Count each line below that has "Shipping" anywhere in it. Answer with the total alone.
### GIVEN INFORMATION
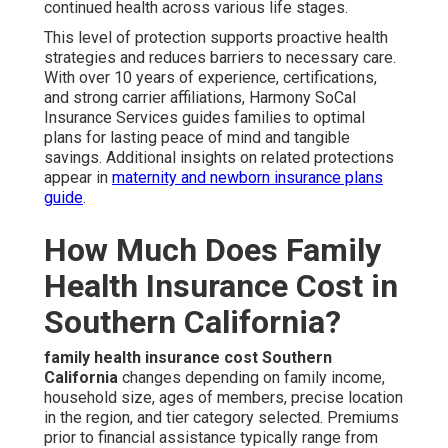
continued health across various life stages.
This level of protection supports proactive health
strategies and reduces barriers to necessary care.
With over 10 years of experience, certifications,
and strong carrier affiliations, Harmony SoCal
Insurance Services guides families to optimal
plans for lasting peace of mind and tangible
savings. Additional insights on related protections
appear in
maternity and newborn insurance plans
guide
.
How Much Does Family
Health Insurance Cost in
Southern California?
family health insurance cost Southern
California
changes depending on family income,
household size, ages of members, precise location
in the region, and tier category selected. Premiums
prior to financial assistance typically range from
######
### GIVEN INFORMATION
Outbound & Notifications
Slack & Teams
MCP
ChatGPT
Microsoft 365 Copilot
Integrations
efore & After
######
### GIVEN INFORMATION
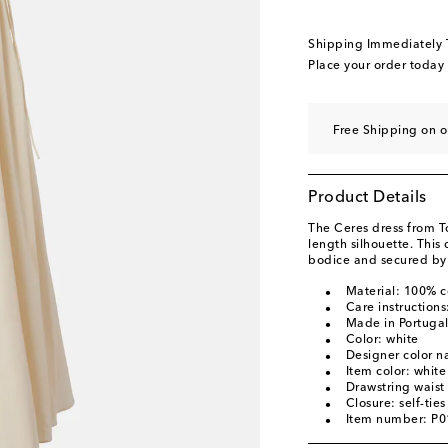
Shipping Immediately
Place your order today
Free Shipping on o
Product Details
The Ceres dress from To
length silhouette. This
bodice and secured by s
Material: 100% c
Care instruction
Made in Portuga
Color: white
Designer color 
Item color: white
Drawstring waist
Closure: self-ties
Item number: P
######
**SOLUTION FOR THIS EXERCISE**
2